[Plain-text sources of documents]

****************

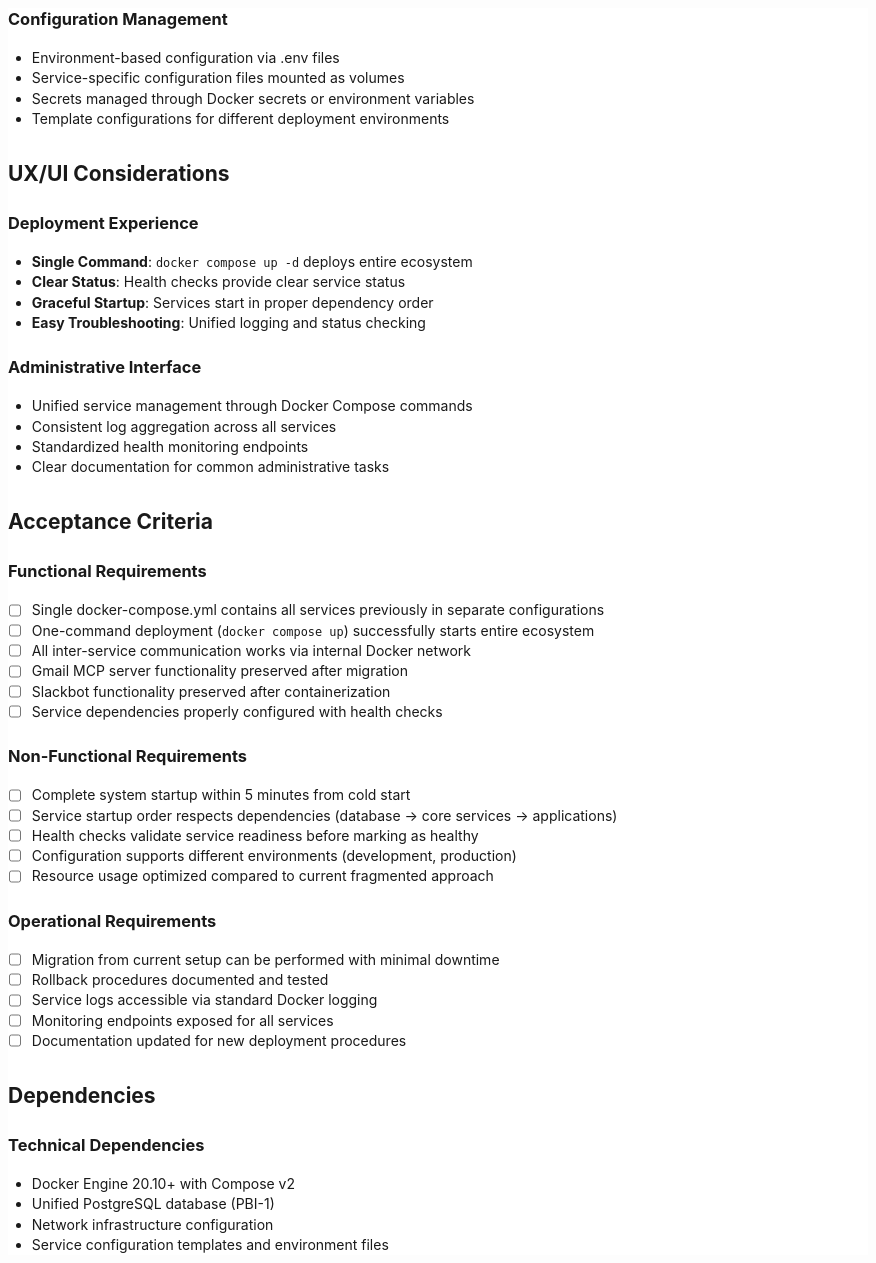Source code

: ### Configuration Management
- Environment-based configuration via .env files
- Service-specific configuration files mounted as volumes
- Secrets managed through Docker secrets or environment variables
- Template configurations for different deployment environments

## UX/UI Considerations

### Deployment Experience
- **Single Command**: `docker compose up -d` deploys entire ecosystem
- **Clear Status**: Health checks provide clear service status
- **Graceful Startup**: Services start in proper dependency order
- **Easy Troubleshooting**: Unified logging and status checking

### Administrative Interface
- Unified service management through Docker Compose commands
- Consistent log aggregation across all services
- Standardized health monitoring endpoints
- Clear documentation for common administrative tasks

## Acceptance Criteria

### Functional Requirements
- [ ] Single docker-compose.yml contains all services previously in separate configurations
- [ ] One-command deployment (`docker compose up`) successfully starts entire ecosystem
- [ ] All inter-service communication works via internal Docker network
- [ ] Gmail MCP server functionality preserved after migration
- [ ] Slackbot functionality preserved after containerization
- [ ] Service dependencies properly configured with health checks

### Non-Functional Requirements
- [ ] Complete system startup within 5 minutes from cold start
- [ ] Service startup order respects dependencies (database → core services → applications)
- [ ] Health checks validate service readiness before marking as healthy
- [ ] Configuration supports different environments (development, production)
- [ ] Resource usage optimized compared to current fragmented approach

### Operational Requirements
- [ ] Migration from current setup can be performed with minimal downtime
- [ ] Rollback procedures documented and tested
- [ ] Service logs accessible via standard Docker logging
- [ ] Monitoring endpoints exposed for all services
- [ ] Documentation updated for new deployment procedures

## Dependencies

### Technical Dependencies
- Docker Engine 20.10+ with Compose v2
- Unified PostgreSQL database (PBI-1)
- Network infrastructure configuration
- Service configuration templates and environment files
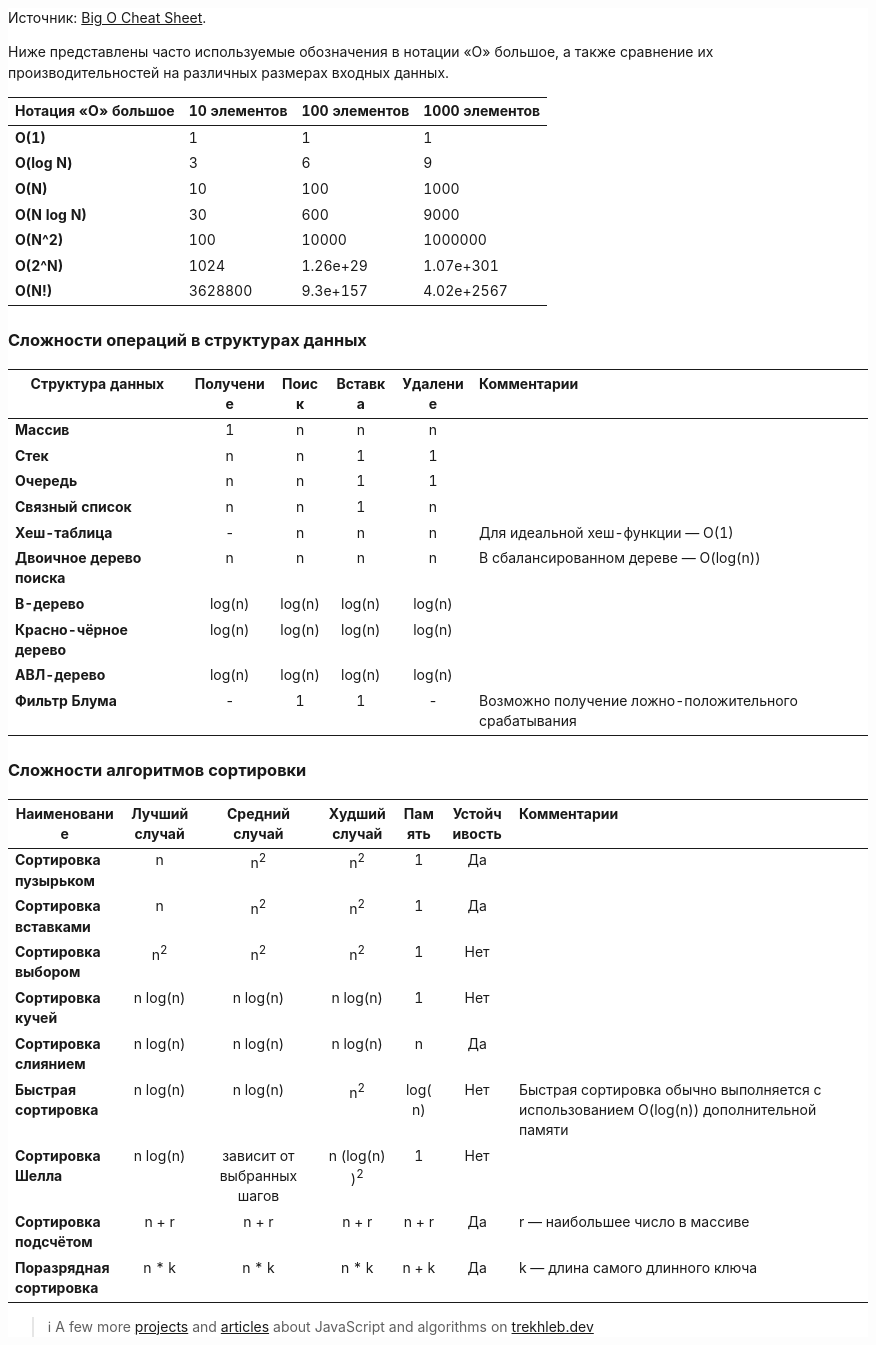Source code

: Источник: [Big O Cheat Sheet](http://bigocheatsheet.com/).

Ниже представлены часто используемые обозначения в нотации «О» большое, а также сравнение их производительностей на различных размерах входных данных.

| Нотация «О» большое | 10 элементов | 100 элементов | 1000 элементов |
| ------------------- | ------------ | ------------- | -------------- |
| **O(1)**            | 1            | 1             | 1              |
| **O(log N)**        | 3            | 6             | 9              |
| **O(N)**            | 10           | 100           | 1000           |
| **O(N log N)**      | 30           | 600           | 9000           |
| **O(N^2)**          | 100          | 10000         | 1000000        |
| **O(2^N)**          | 1024         | 1.26e+29      | 1.07e+301      |
| **O(N!)**           | 3628800      | 9.3e+157      | 4.02e+2567     |

### Сложности операций в структурах данных

| Структура данных           | Получение | Поиск  | Вставка | Удаление | Комментарии                                          |
| -------------------------- | :-------: | :----: | :-----: | :------: | :--------------------------------------------------- |
| **Массив**                 |     1     |   n    |    n    |    n     |                                                      |
| **Стек**                   |     n     |   n    |    1    |    1     |                                                      |
| **Очередь**                |     n     |   n    |    1    |    1     |                                                      |
| **Связный список**         |     n     |   n    |    1    |    n     |                                                      |
| **Хеш-таблица**            |     -     |   n    |    n    |    n     | Для идеальной хеш-функции — O(1)                     |
| **Двоичное дерево поиска** |     n     |   n    |    n    |    n     | В сбалансированном дереве — O(log(n))                |
| **B-дерево**               |  log(n)   | log(n) | log(n)  |  log(n)  |                                                      |
| **Красно-чёрное дерево**   |  log(n)   | log(n) | log(n)  |  log(n)  |                                                      |
| **АВЛ-дерево**             |  log(n)   | log(n) | log(n)  |  log(n)  |                                                      |
| **Фильтр Блума**           |     -     |   1    |    1    |    -     | Возможно получение ложно-положительного срабатывания |

### Сложности алгоритмов сортировки

| Наименование               | Лучший случай |       Средний случай       |        Худший случай        | Память | Устойчивость | Комментарии                                                                            |
| -------------------------- | :-----------: | :------------------------: | :-------------------------: | :----: | :----------: | :------------------------------------------------------------------------------------- |
| **Сортировка пузырьком**   |       n       |       n<sup>2</sup>        |        n<sup>2</sup>        |   1    |      Да      |                                                                                        |
| **Сортировка вставками**   |       n       |       n<sup>2</sup>        |        n<sup>2</sup>        |   1    |      Да      |                                                                                        |
| **Сортировка выбором**     | n<sup>2</sup> |       n<sup>2</sup>        |        n<sup>2</sup>        |   1    |     Нет      |                                                                                        |
| **Сортировка кучей**       | n&nbsp;log(n) |       n&nbsp;log(n)        |        n&nbsp;log(n)        |   1    |     Нет      |                                                                                        |
| **Сортировка слиянием**    | n&nbsp;log(n) |       n&nbsp;log(n)        |        n&nbsp;log(n)        |   n    |      Да      |                                                                                        |
| **Быстрая сортировка**     | n&nbsp;log(n) |       n&nbsp;log(n)        |        n<sup>2</sup>        | log(n) |     Нет      | Быстрая сортировка обычно выполняется с использованием O(log(n)) дополнительной памяти |
| **Сортировка Шелла**       | n&nbsp;log(n) | зависит от выбранных шагов | n&nbsp;(log(n))<sup>2</sup> |   1    |     Нет      |                                                                                        |
| **Сортировка подсчётом**   |     n + r     |           n + r            |            n + r            | n + r  |      Да      | r — наибольшее число в массиве                                                         |
| **Поразрядная сортировка** |    n \* k     |           n \* k           |           n \* k            | n + k  |      Да      | k — длина самого длинного ключа                                                        |

> ℹ️ A few more [projects](https://trekhleb.dev/projects/) and [articles](https://trekhleb.dev/blog/) about JavaScript and algorithms on [trekhleb.dev](https://trekhleb.dev)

****************

__ASSIGNMENT__:
Write everything from the line containing "Получение | Поиск" down to the line containing "### Сложности алгоритмов сортировки" as a JSON list of strings, one string per line with blank lines omitted.

__REPLY__:
[
  "| Структура данных           | Получение | Поиск  | Вставка | Удаление | Комментарии                                          |",
  "| -------------------------- | :-------: | :----: | :-----: | :------: | :--------------------------------------------------- |",
  "| **Массив**                 |     1     |   n    |    n    |    n     |                                                      |",
  "| **Стек**                   |     n     |   n    |    1    |    1     |                                                      |",
  "| **Очередь**                |     n     |   n    |    1    |    1     |                                                      |",
  "| **Связный список**         |     n     |   n    |    1    |    n     |                                                      |",
  "| **Хеш-таблица**            |     -     |   n    |    n    |    n     | Для идеальной хеш-функции — O(1)                     |",
  "| **Двоичное дерево поиска** |     n     |   n    |    n    |    n     | В сбалансированном дереве — O(log(n))                |",
  "| **B-дерево**               |  log(n)   | log(n) | log(n)  |  log(n)  |                                                      |",
  "| **Красно-чёрное дерево**   |  log(n)   | log(n) | log(n)  |  log(n)  |                                                      |",
  "| **АВЛ-дерево**             |  log(n)   | log(n) | log(n)  |  log(n)  |                                                      |",
  "| **Фильтр Блума**           |     -     |   1    |    1    |    -     | Возможно получение ложно-положительного срабатывания |",
  "### Сложности алгоритмов сортировки"
]